Required tasks
1. What odds ratio does the work performance passage give for floor cushions?
2. Summarize the work performance passage in two sentences.
3. List every working condition that the work performance passage links to poor work performance during WFH.

Text for analysis
┌────────

Association Between Work Performance and Working Conditions

Table 6 presents the association between work performance and working conditions during WFH. Sex, age, and working time had no significant association with self-reported work performance (P > 0.05 or OR < 1.5). Use of “other tables” (OR, 1.59; CI, 1.18–2.13), floor cushions (OR, 1.88; CI, 1.24–2.86), and “other computers” (OR, 2.43; CI, 1.59–3.71) were associated with the poor work performance during WFH.

TABLE 6 - The Association Between Work Performance and Working Conditions During WFH
Good Performance (n = 2306) Poor Performance (n = 1806)

└────────

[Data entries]

┌────────

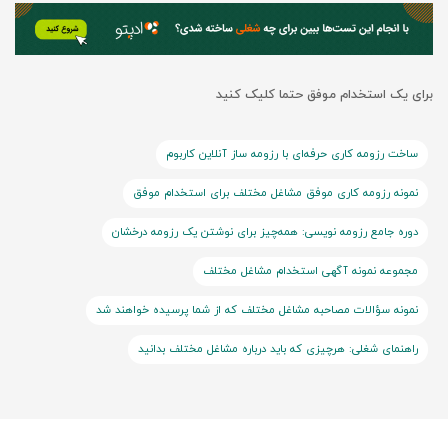
برای یک استخدام موفق حتما کلیک کنید
ساخت رزومه کاری حرفه‌ای با رزومه ساز آنلاین کاربوم
نمونه رزومه کاری موفق مشاغل مختلف برای استخدام موفق
دوره جامع رزومه نویسی: همه‌چیز برای نوشتن یک رزومه درخشان
مجموعه نمونه آگهی استخدام مشاغل مختلف
نمونه سؤالات مصاحبه مشاغل مختلف که از شما پرسیده خواهند شد
راهنمای شغلی: هرچیزی که باید درباره مشاغل مختلف بدانید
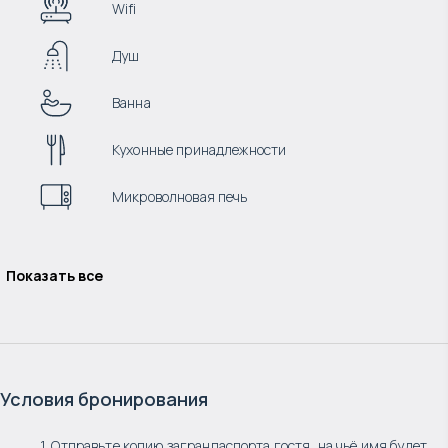
Wifi
Душ
Ванна
Кухонные принадлежности
Микроволновая печь
Показать все
Условия бронирования
1. Отправьте копию загранпаспорта гостя, на чьё имя будет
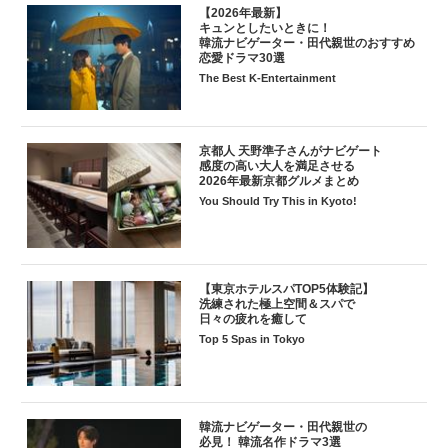
【2026年最新】
キュンとしたいときに！
韓流ナビゲーター・田代親世のおすすめ
恋愛ドラマ30選
The Best K-Entertainment
京都人 天野準子さんがナビゲート
感度の高い大人を満足させる
2026年最新京都グルメまとめ
You Should Try This in Kyoto!
【東京ホテルスパTOP5体験記】
洗練された極上空間＆スパで
日々の疲れを癒して
Top 5 Spas in Tokyo
韓流ナビゲーター・田代親世の
必見！ 韓流名作ドラマ3選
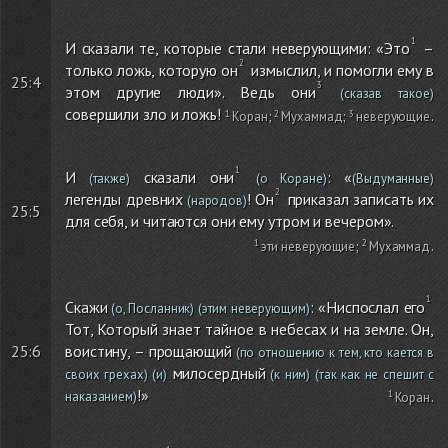
И сказали те, которые стали неверующими: «Это
–
только ложь, которую он
измыслил, и помогли ему в
25:4
этом другие люди». Ведь они
(сказав такое)
совершили зло и ложь!
Коран
;
Мухаммад
;
неверующие
.
И
сказали они
: «
(также)
(о Коране)
(Выдуманные)
легенды древних
! Он
приказал записать их
(народов)
25:5
для себя, и читаются они ему утром и вечером».
эти неверующие
;
Мухаммад
.
Скажи
: «Ниспослал его
(о, Посланник)
(этим неверующим)
Тот, Который знает тайное в небесах и на земле. Он,
воистину, – прощающий
25:6
(по отношению к тем, кто кается в
милосердный
своих грехах)
(и)
(к ним)
(так как не спешит с
!»
наказанием)
Коран
.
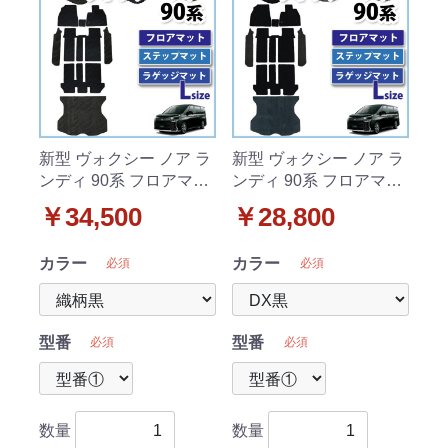
新型 ヴォクシー ノア ラ
新型 ヴォクシー ノア ラ
ンディ 90系 フロアマッ
ンディ 90系 フロアマッ
ト & 幅広ステップマッ
ト & 幅広ステップマッ
￥34,500
￥28,800
ト & ロングラゲッジマ
ト & ロングラゲッジマ
ット 織柄シリーズ 社外
ット DXシリーズ 社外新
カラー
カラー
必須
必須
新品
品
型番
型番
必須
必須
数量
数量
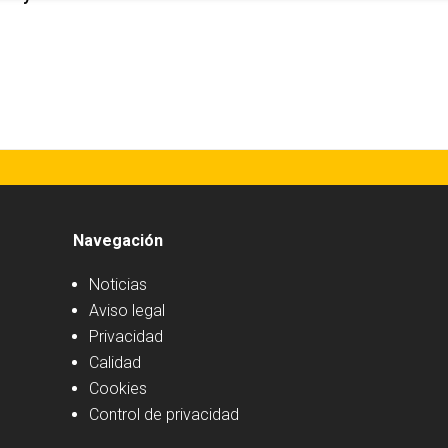
Navegación
Noticias
Aviso legal
Privacidad
Calidad
Cookies
Control de privacidad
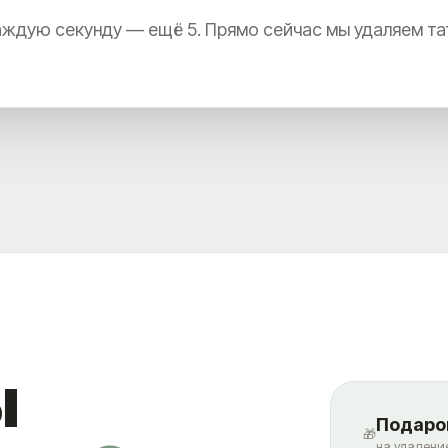
ждую секунду — ещё 5. Прямо сейчас мы удаляем та
ы
Подарок
🎁
на удалени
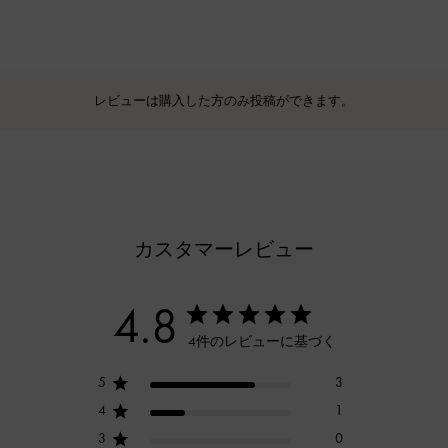
レビューは購入した方のみ投稿ができます。
カスタマーレビュー
4.8
4件のレビューに基づく
5
3
4
1
3
0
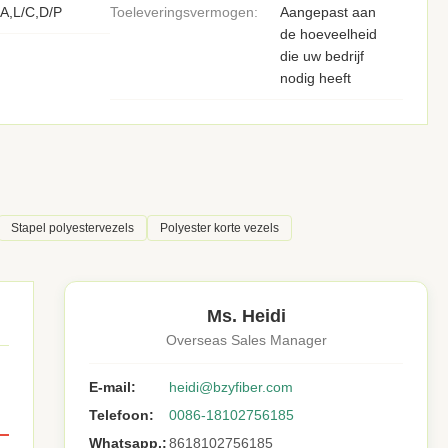
A,L/C,D/P
Toeleveringsvermogen:
Aangepast aan
de hoeveelheid
die uw bedrijf
nodig heeft
Stapel polyestervezels
Polyester korte vezels
Ms. Heidi
Overseas Sales Manager
E-mail:
heidi@bzyfiber.com
Telefoon:
0086-18102756185
Whatsapp.:
8618102756185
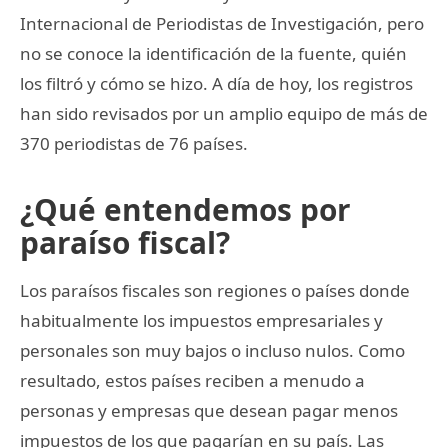
Internacional de Periodistas de Investigación, pero
no se conoce la identificación de la fuente, quién
los filtró y cómo se hizo. A día de hoy, los registros
han sido revisados por un amplio equipo de más de
370 periodistas de 76 países.
¿Qué entendemos por
paraíso fiscal?
Los paraísos fiscales son regiones o países donde
habitualmente los impuestos empresariales y
personales son muy bajos o incluso nulos. Como
resultado, estos países reciben a menudo a
personas y empresas que desean pagar menos
impuestos de los que pagarían en su país. Las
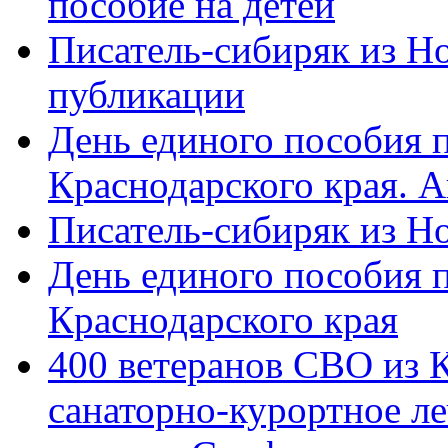
пособие на детей
Писатель-сибиряк из Н
публикации
День единого пособия п
Краснодарского края. 
Писатель-сибиряк из Н
День единого пособия п
Краснодарского края
400 ветеранов СВО из 
санаторно-курортное л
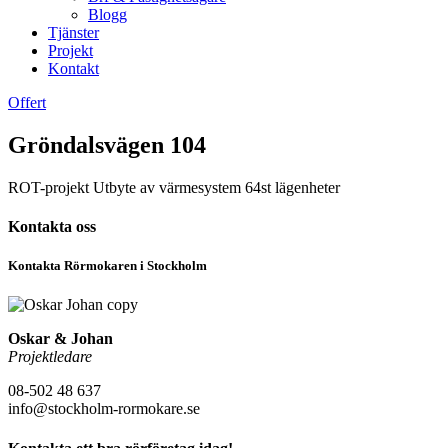
Blogg
Tjänster
Projekt
Kontakt
Offert
Gröndalsvägen 104
ROT-projekt Utbyte av värmesystem 64st lägenheter
Kontakta oss
Kontakta Rörmokaren i Stockholm
Oskar & Johan
Projektledare
08-502 48 637
info@stockholm-rormokare.se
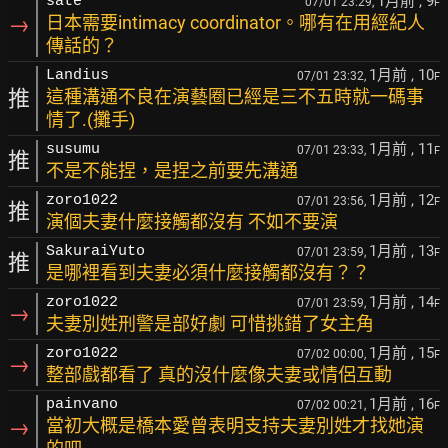
1月前
, 9
sate
07/01 23:29,
F
→
日本需要intimacy coordinator。哪有在用經紀人
傳話的？
1月前
, 10
Landius
07/01 23:32,
F
推
這種溝通不良在演藝圈已經是三不五時就一碼事
情了.(攤手)
1月前
, 11
susumu
07/01 23:33,
F
推
不是不能捏，是捏之前要先溝通
1月前
, 12
zoro1022
07/01 23:56,
F
推
演個夫妻什麼接觸都沒有 不如不要演
1月前
, 13
SakuraiYuto
07/01 23:59,
F
推
是哪裡看到夫妻必須什麼接觸都沒有？？
1月前
, 14
zoro1022
07/01 23:59,
F
→
夫妻別姓刑警是部好劇 可惜挑錯了女主角
1月前
, 15
zoro1022
07/02 00:00,
F
→
整部戲都看了 真的沒什麼像夫妻或情侶互動
1月前
, 16
painvano
07/02 00:21,
F
→
當初大概是橋本愛曾表明支持夫妻別姓才找她演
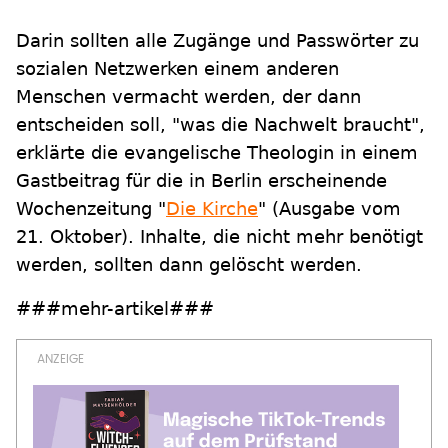
Darin sollten alle Zugänge und Passwörter zu
sozialen Netzwerken einem anderen
Menschen vermacht werden, der dann
entscheiden soll, "was die Nachwelt braucht",
erklärte die evangelische Theologin in einem
Gastbeitrag für die in Berlin erscheinende
Wochenzeitung "
Die Kirche
" (Ausgabe vom
21. Oktober). Inhalte, die nicht mehr benötigt
werden, sollten dann gelöscht werden.
###mehr-artikel###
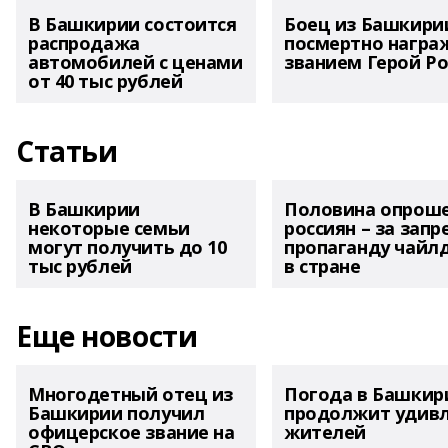
В Башкирии состоится
Боец из Башкири
распродажа
посмертно награ
автомобилей с ценами
званием Герой Ро
от 40 тыс рублей
Статьи
В Башкирии
Половина опрош
некоторые семьи
россиян – за запр
могут получить до 10
пропаганду чайл
тыс рублей
в стране
Еще новости
Многодетный отец из
Погода в Башкир
Башкирии получил
продолжит удив
офицерское звание на
жителей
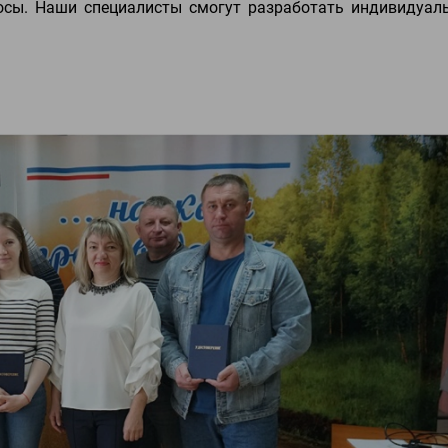
осы. Наши специалисты смогут разработать индивидуал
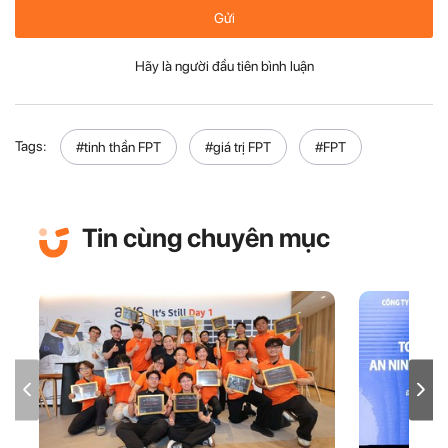
Gửi
Hãy là người đầu tiên bình luận
Tags:
#tinh thần FPT
#giá trị FPT
#FPT
Tin cùng chuyên mục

└────────

Numbered answers
1. 1.88 (CI, 1.24–2.86)

2. Sex, age, and working time had no significant association with self-reported work performance during WFH. Use of "other tables," floor cushions, and "other computers" was associated with poor work performance during WFH.

3.
- "Other tables"
- Floor cushions
- "Other computers"